# Exercise instructions
Change "crosswalks" to "pedestrian crossings" in the comments, and give back the part that begins at "I simply don’t" and stops after "live every day.".

# Supplied passage
*-*-*

There are a few occasions when the victimhood culture gets beyond my tolerance.

I simply don’t buy the actual causation element, in any event. He had serious cardiac disease. Sometime, something, was gonna give.

Every morning I see immigrants walking to work along the side of a 6 lane highway with no sidewalks or crosswalks, they have to dart across those six lanes to go to work. In the rain. Asians going to paint fingernails and give people pedicures, hispanics off to wash pots. Somehow I think this guy never had a day as bad as these people live every day.

Okay, hate me.

@chicago bureau: One of my student employees at the university actually attempted suicide because of harassment from one of those bloodsucking operations. Seriously, girl cut her wrists over $300 fucking dollars. Yes, prom, she had other issues, obviously, and struggled with depression, but that was the thing that pushed her over the edge. I retrieved her from the county mental health facility where the Catholic hospital had sent her because she had no insurance, and gave her a check to pay off those gonifs. One longs for the days when usury was a mortal sin.

@Promnight: Oh, I understand what you’re saying. The helicopter stuff was really creepy and cruel. @Mistress Cynica: It used to be against the law until Citi engineered the decision in South Dakota arguing the state regs on interest (SD had no limit) superseded the federal regs.
Had one guy call a close relation after a billing error had assigned an invoice to her insurance number for an MRI she never had. Never saw the invoice and the hospital sent it straight to collection and the collector, noticing the accent and not understanding he was dealing with a PhD in molecular biology from a school you’d recognize, made vague noises about destroying her credit rating, probably figuring she had unsure immigration status. I got the guys name off of the answering machine after another call, got the company name and found out where he lived. Really, I should have gone with my instincts and called 20 friends to visit him and describe what it would feel like for him to be beaten to death his wife’s leg.

*-*-*

# Data shown

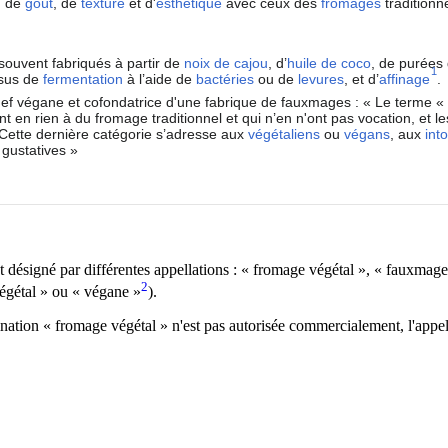
) de
goût
, de
texture
et d'
esthétique
avec ceux des
fromages
traditionn
souvent fabriqués à partir de
noix de cajou
, d’
huile de coco
, de purées
1
ssus de
fermentation
à l’aide de
bactéries
ou de
levures
, et d’
affinage
.
chef végane et cofondatrice d'une fabrique de fauxmages :
« Le terme « 
 en rien à du fromage traditionnel et qui n’en n'ont pas vocation, et l
 Cette dernière catégorie s’adresse aux
végétaliens
ou
végans
, aux
int
gustatives »
st désigné par différentes appellations : « fromage végétal », « fauxmag
2
égétal » ou « végane »
).
nation « fromage végétal » n'est pas autorisée commercialement, l'appel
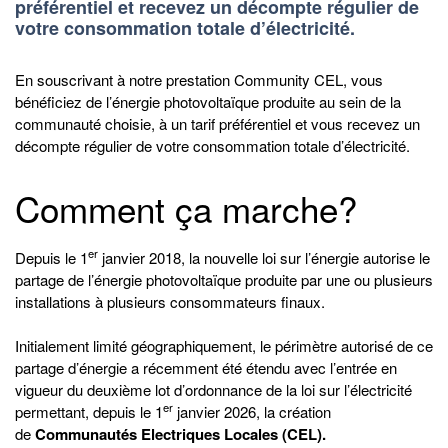
préférentiel et recevez un décompte régulier de
votre consommation totale d’électricité.
En souscrivant à notre prestation Community CEL, vous
bénéficiez de l’énergie photovoltaïque produite au sein de la
communauté choisie, à un tarif préférentiel et vous recevez un
décompte régulier de votre consommation totale d’électricité.
Comment ça marche?
er
Depuis le 1
janvier 2018, la nouvelle loi sur l’énergie autorise le
partage de l’énergie photovoltaïque produite par une ou plusieurs
installations à plusieurs consommateurs finaux.
Initialement limité géographiquement, le périmètre autorisé de ce
partage d’énergie a récemment été étendu avec l’entrée en
vigueur du deuxième lot d’ordonnance de la loi sur l’électricité
er
permettant, depuis le 1
janvier 2026, la création
de
Communautés Electriques Locales (CEL).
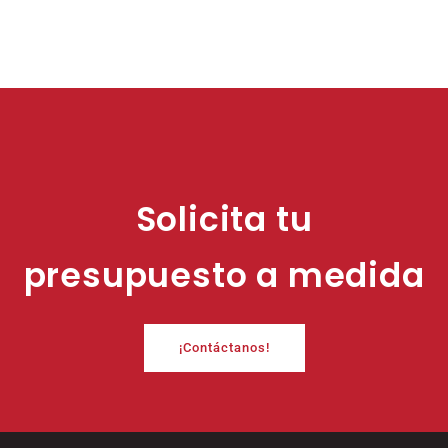
Solicita tu
presupuesto a medida
¡Contáctanos!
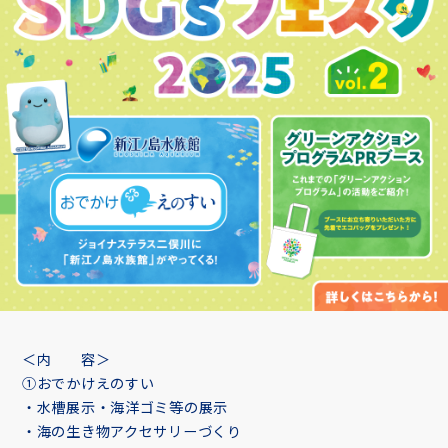
＜内 容＞
①おでかけえのすい
・水槽展示・海洋ゴミ等の展示
・海の生き物アクセサリーづくり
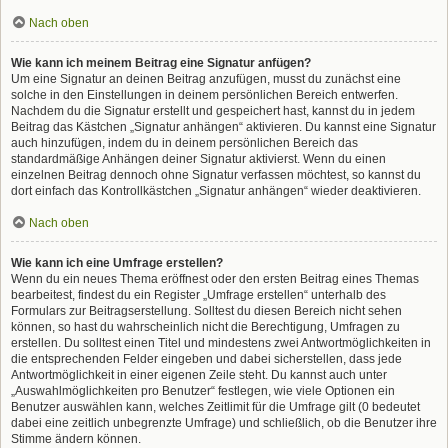
Nach oben
Wie kann ich meinem Beitrag eine Signatur anfügen?
Um eine Signatur an deinen Beitrag anzufügen, musst du zunächst eine
solche in den Einstellungen in deinem persönlichen Bereich entwerfen.
Nachdem du die Signatur erstellt und gespeichert hast, kannst du in jedem
Beitrag das Kästchen „Signatur anhängen“ aktivieren. Du kannst eine Signatur
auch hinzufügen, indem du in deinem persönlichen Bereich das
standardmäßige Anhängen deiner Signatur aktivierst. Wenn du einen
einzelnen Beitrag dennoch ohne Signatur verfassen möchtest, so kannst du
dort einfach das Kontrollkästchen „Signatur anhängen“ wieder deaktivieren.
Nach oben
Wie kann ich eine Umfrage erstellen?
Wenn du ein neues Thema eröffnest oder den ersten Beitrag eines Themas
bearbeitest, findest du ein Register „Umfrage erstellen“ unterhalb des
Formulars zur Beitragserstellung. Solltest du diesen Bereich nicht sehen
können, so hast du wahrscheinlich nicht die Berechtigung, Umfragen zu
erstellen. Du solltest einen Titel und mindestens zwei Antwortmöglichkeiten in
die entsprechenden Felder eingeben und dabei sicherstellen, dass jede
Antwortmöglichkeit in einer eigenen Zeile steht. Du kannst auch unter
„Auswahlmöglichkeiten pro Benutzer“ festlegen, wie viele Optionen ein
Benutzer auswählen kann, welches Zeitlimit für die Umfrage gilt (0 bedeutet
dabei eine zeitlich unbegrenzte Umfrage) und schließlich, ob die Benutzer ihre
Stimme ändern können.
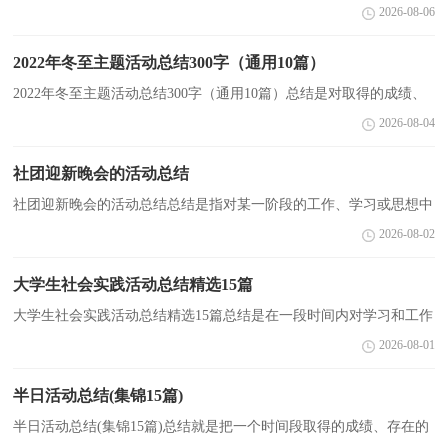
况加以回顾和分析的一种书面材料，它可以帮助我们总结以往思想，
2026-08-06
发扬成绩，让我们抽出时间写写总结吧。如何把总结...
2022年冬至主题活动总结300字（通用10篇）
2022年冬至主题活动总结300字（通用10篇）总结是对取得的成绩、
存在的问题及得到的经验和教训等方面情况进行评价与描述的一种书
2026-08-04
面材料，它有助于我们寻找工作和事物发展的规律，从...
社团迎新晚会的活动总结
社团迎新晚会的活动总结总结是指对某一阶段的工作、学习或思想中
的经验或情况加以总结和概括的书面材料，通过它可以全面地、系统
2026-08-02
地了解以往的学习和工作情况，我想我们需要写一...
大学生社会实践活动总结精选15篇
大学生社会实践活动总结精选15篇总结是在一段时间内对学习和工作
生活等表现加以总结和概括的一种书面材料，它是增长才干的一种好
2026-08-01
办法，不妨坐下来好好写写总结吧。那么总结有什...
半日活动总结(集锦15篇)
半日活动总结(集锦15篇)总结就是把一个时间段取得的成绩、存在的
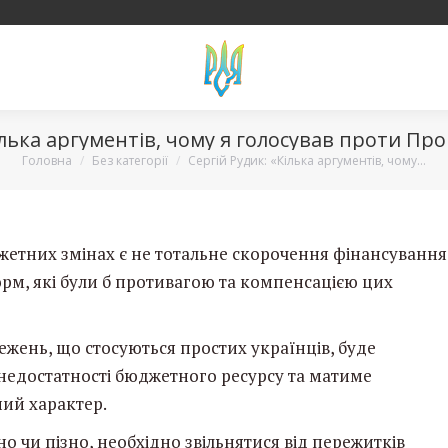
ілька аргументів, чому я голосував проти Пр
Вы здесь:
Головна
Без категорії
Сергій Рудик: «Кілька аргументів, чому…
тних змінах є не тотальне скорочення фінансування
орм, які були б противагою та компенсацією цих
ень, що стосуються простих українців, буде
недостатності бюджетного ресурсу
та матиме
ий характер.
о чи пізно, необхідно звільнятися від пережитків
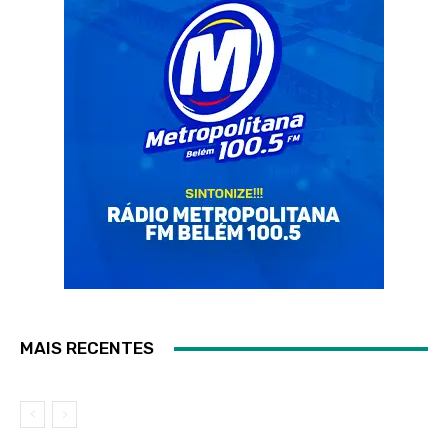
MAIS RECENTES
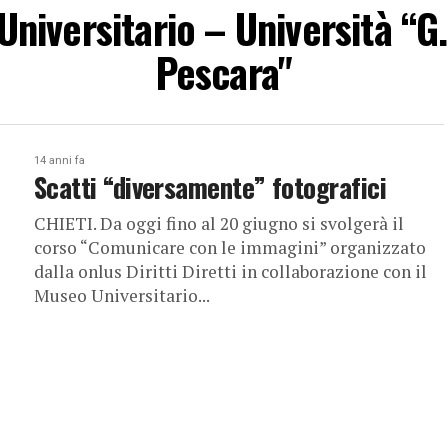
"Universitario – Università “G
Pescara"
14 anni fa
Scatti “diversamente” fotografici
CHIETI. Da oggi fino al 20 giugno si svolgerà il
corso “Comunicare con le immagini” organizzato
dalla onlus Diritti Diretti in collaborazione con il
Museo Universitario...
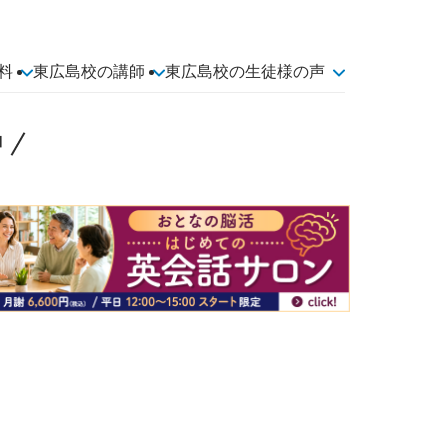
料
東広島校の講師
東広島校の生徒様の声
中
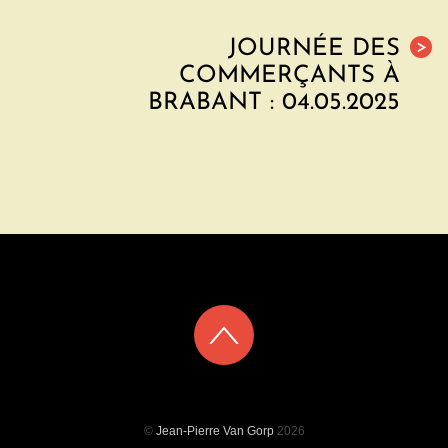
JOURNÉE DES
>
COMMERÇANTS À
BRABANT : 04.05.2025
©
Jean-Pierre Van Gorp
2026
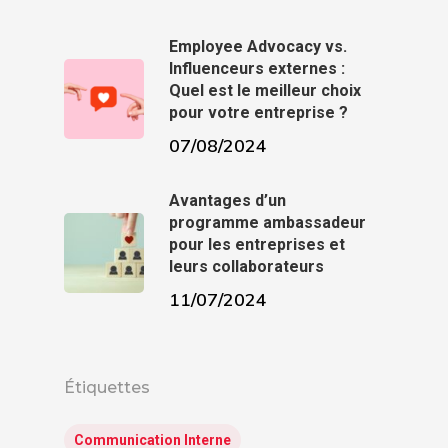
Employee Advocacy vs.
Influenceurs externes :
Quel est le meilleur choix
pour votre entreprise ?
07/08/2024
Avantages d’un
programme ambassadeur
pour les entreprises et
leurs collaborateurs
11/07/2024
Étiquettes
Communication Interne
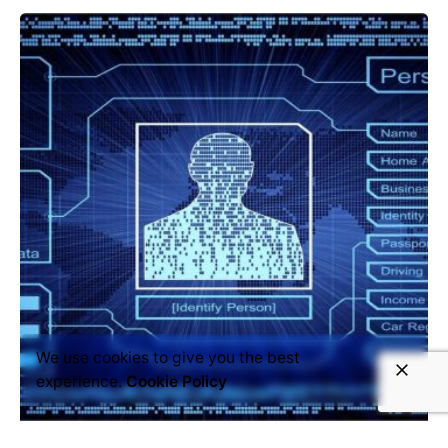
We use cookies to give you the best
experience.
Cookie Policy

*-*-*

# Result of this exercise
I simply don’t buy the actual causation element, in any event. He had serious cardiac disease. Sometime, something, was gonna give.

Every morning I see immigrants walking to work along the side of a 6 lane highway with no sidewalks or pedestrian crossings, they have to dart across those six lanes to go to work. In the rain. Asians going to paint fingernails and give people pedicures, hispanics off to wash pots. Somehow I think this guy never had a day as bad as these people live every day.